Treatment depends on the type of headache disorder. We will pursue treatments with the best clinical evidence, starting with the least invasive moving on to more novel treatments if appropriate. For most disorders the most effective and least invasive treatments are drug treatments and not procedures, which is a common misconception. Some drug treatments include supplements such as riboflavin or magnesium. All potentially play a part in our holistic, multifaceted management strategy.
Where drugs are employed there are some general principals common to most headache disorders:
- Drugs used only when you have a headache: a wide variety of drugs can be used to treat a headache when it occurs. These range from paracetamol, anti-inflammatories such as ibuprofen, or more specific treatments such as the triptans. These treatments are often very helpful but they can cause problems in headache disorders such as migraine if used too frequently. If over-used these acute treatments can make headaches more frequent and severe, and they are also likely to stop other preventive treatments from working.
Medication overuse headache has been reported in individuals using painkillers on more than eight days a month. All drugs which can provide relief from headache when it occurs, have been reported to cause medication overuse headache.
- Drugs used to prevent headaches: when headaches become too frequent or debilitating, it may be appropriate to use a treatment to prevent headaches from happening. While these drugs were originally developed for a wide variety of conditions including epilepsy, high blood pressure, depression etc. they are also very useful for treating headache. To work however they must be taken:
- every day
- at an adequate dose
- for at least several months
The preventive drugs are started off at a low dose to minimize side effects but the doses must be increased. This is done slowly until either the maximum dose is reached, your headaches improve significantly, or side effects prevent further dose increases. If you have migraine pain killers and triptans must not be overused as they will interfer with the action of the preventative drug.
Drugs are an important part of treatment for many patients, but they represent only one aspect of your management. We will also look at lifestyle issues and psychological wellbeing.
Headache disorders, such as migraine, can be influenced by lifestyle factors such as sleep pattern, exercise, stress and meal patterns. General routine and optimizing lifestyle factors can have considerable impact on migraine headache.

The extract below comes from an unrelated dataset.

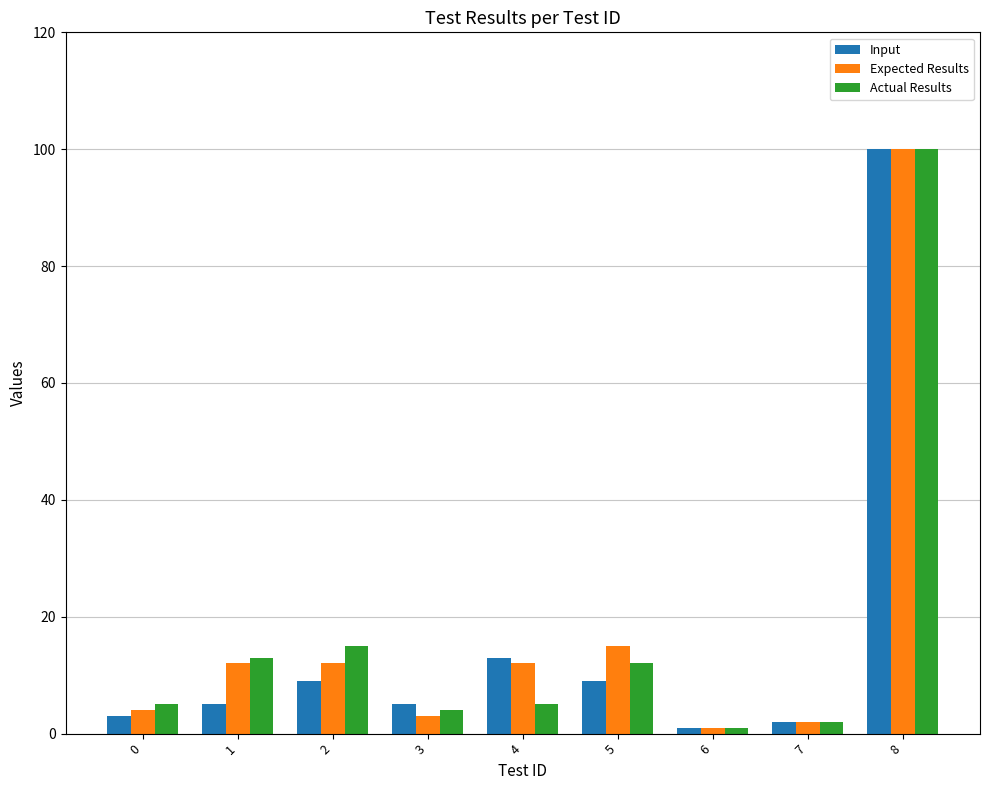

Which label corresponds to the largest value in the chart?

8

Individuals with some headache disorders are also more prone to psychiatric and psychological disorders. Each disorder needs to be managed separately with the support of appropriate expertise. Headache disorders can be a very distressing and debilitating. They can have a very negative effect on life and one’s mood can suffer.
Psychological support plays an important role in breaking the pain cycle and developing robust coping strategies. Behavior modification along with use of non-pharmaceutic treatments such as Riboflavin, may, if appropriate, complement specific headache drug treatment.